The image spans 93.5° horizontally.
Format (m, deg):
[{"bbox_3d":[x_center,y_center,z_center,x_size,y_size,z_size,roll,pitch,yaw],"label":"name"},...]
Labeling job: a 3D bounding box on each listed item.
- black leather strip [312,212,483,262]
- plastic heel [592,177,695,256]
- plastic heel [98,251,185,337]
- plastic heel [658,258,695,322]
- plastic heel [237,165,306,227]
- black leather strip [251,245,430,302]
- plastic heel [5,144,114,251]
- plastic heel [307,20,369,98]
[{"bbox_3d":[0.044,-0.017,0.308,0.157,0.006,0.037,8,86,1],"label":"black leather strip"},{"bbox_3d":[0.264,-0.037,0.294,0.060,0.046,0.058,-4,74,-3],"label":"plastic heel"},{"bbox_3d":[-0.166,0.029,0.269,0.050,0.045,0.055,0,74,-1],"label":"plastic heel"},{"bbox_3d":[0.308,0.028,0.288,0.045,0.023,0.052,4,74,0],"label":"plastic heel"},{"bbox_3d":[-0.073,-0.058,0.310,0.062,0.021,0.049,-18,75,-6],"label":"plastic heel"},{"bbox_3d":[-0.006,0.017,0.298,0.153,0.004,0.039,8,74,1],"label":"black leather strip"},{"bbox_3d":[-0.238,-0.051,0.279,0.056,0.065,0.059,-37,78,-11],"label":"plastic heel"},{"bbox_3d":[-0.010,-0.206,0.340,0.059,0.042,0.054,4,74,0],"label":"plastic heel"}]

## Your task
The answer should be the exact lines running from the line containing "- plastic heel [5,144,114,251]" to the last line of the entries, with nothing else.

## Task result
- plastic heel [5,144,114,251]
- plastic heel [307,20,369,98]
[{"bbox_3d":[0.044,-0.017,0.308,0.157,0.006,0.037,8,86,1],"label":"black leather strip"},{"bbox_3d":[0.264,-0.037,0.294,0.060,0.046,0.058,-4,74,-3],"label":"plastic heel"},{"bbox_3d":[-0.166,0.029,0.269,0.050,0.045,0.055,0,74,-1],"label":"plastic heel"},{"bbox_3d":[0.308,0.028,0.288,0.045,0.023,0.052,4,74,0],"label":"plastic heel"},{"bbox_3d":[-0.073,-0.058,0.310,0.062,0.021,0.049,-18,75,-6],"label":"plastic heel"},{"bbox_3d":[-0.006,0.017,0.298,0.153,0.004,0.039,8,74,1],"label":"black leather strip"},{"bbox_3d":[-0.238,-0.051,0.279,0.056,0.065,0.059,-37,78,-11],"label":"plastic heel"},{"bbox_3d":[-0.010,-0.206,0.340,0.059,0.042,0.054,4,74,0],"label":"plastic heel"}]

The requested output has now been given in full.